Effort Estimation is Challenging, or Why is Ordering a Custom Meal From a Chef Different Than Ordering a Pizza From a Chain?

I was looking out my front window the other day and my neighbor across the street is having a new retaining wall built in their garden, around a cluster of trees. It looks beautiful, and I was watching the workers carefully measure and cut the stones to follow these intricate custom curves around the boundary of the area to enclose. I am amazed at how much skill and craftsmanship goes into that work and I also vaguely wonder how well they are able to estimate how much time, labor, and materials goes into the cost estimate.

When I was in high school and college I worked at a fast-food-chain pizza place. Our most popular pizza by far was the medium hand-tossed pepperoni. The business knew to a high degree of precision exactly how much it cost to make that pizza, including labor costs and material costs, because we made them so often. I also knew from experience exactly how long it took to prepare and bake that pizza, and exactly how to make it.

But let’s compare that dining experience to something totally different, where a chef talks with the customer to learn exactly what kind of pizza to make. And suddenly the cost and time estimates are way, way more difficult. Maybe the customer wants a Detroit-style thick crust, and now there’s an extra couple of hours for the dough to proof. Maybe the customer wants a gluten-free crust made with almond flour, and now the chef has to make the dough from scratch instead of using the white flour crust that is already prepared.

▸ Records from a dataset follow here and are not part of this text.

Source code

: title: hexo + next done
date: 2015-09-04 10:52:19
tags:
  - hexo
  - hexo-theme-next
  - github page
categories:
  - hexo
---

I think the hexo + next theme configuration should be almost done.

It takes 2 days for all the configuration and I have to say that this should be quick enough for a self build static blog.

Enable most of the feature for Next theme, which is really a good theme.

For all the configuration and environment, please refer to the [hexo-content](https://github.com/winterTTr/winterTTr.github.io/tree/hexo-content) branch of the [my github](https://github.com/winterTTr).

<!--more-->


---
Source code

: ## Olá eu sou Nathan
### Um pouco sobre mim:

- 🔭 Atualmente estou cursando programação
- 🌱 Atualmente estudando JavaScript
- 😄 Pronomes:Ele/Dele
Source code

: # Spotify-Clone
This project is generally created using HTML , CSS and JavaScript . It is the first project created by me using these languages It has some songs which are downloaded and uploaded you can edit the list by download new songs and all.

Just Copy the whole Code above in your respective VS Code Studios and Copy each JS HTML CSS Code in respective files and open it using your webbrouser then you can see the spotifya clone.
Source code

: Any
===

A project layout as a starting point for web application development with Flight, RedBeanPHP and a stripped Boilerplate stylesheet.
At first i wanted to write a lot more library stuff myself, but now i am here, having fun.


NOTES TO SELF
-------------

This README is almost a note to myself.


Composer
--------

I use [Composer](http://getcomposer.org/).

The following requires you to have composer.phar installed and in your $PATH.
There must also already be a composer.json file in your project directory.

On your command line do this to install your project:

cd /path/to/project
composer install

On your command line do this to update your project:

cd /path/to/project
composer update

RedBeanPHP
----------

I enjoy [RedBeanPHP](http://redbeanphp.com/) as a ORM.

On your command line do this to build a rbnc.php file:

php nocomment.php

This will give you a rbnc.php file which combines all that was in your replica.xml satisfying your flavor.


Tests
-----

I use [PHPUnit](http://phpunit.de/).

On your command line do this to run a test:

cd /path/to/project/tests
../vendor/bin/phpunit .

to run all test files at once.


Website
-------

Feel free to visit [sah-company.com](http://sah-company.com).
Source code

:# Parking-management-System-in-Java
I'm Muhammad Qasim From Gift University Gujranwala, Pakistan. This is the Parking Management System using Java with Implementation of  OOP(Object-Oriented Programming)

Theoretically, this is what Agile is supposed to address. As a customer, you cannot dictate exactly what kind of pizza you want and on what timeframe it needs to be prepared within. You cannot know how long it’s going to take, so instead you can tell your chef exactly what kind of pizza you want and the chef will work diligently until it is complete. Alternatively, you as the customer cannot define the exact type of pizza, but instead work with the chef on what is possible within the time bounds. So for example, if you ask the chef for gluten-free almond crust and are told it will take 2 hours to prepare the dough, or you can have white flour hand tossed immediately, you as the Product Owner get to pick what you want, and be prepared to pay for whichever you choose.

So getting back to the team building the retaining wall. There’s a degree of risk that comes with bidding a firm fixed price for this job. You maybe bid it for 3 calendar days, with three workers, so that’s 8 X 3 X 3 = 72 labor hours. But let’s say that there’s a tricky part of the wall that takes a long time to cut. Let’s say the area being built is an extra long walk from where the truck with the materials and tools is parked. Let’s say there’s a tree root in the way that takes 4 hours to cut out. Now not only is your labor cost more expensive, it is also more than three days so your next job is delayed.

An alternative approach is to not bid the job at a firm fixed price but instead time and materials. Now that extra time is taken care of and you don’t lose money. But there’s a risk now that your customer is not delighted, and annoyed that it took longer and cost more.

As a business leader, you have to make these strategic decisions on where to balance your risk, whether with your customers, or with your financials.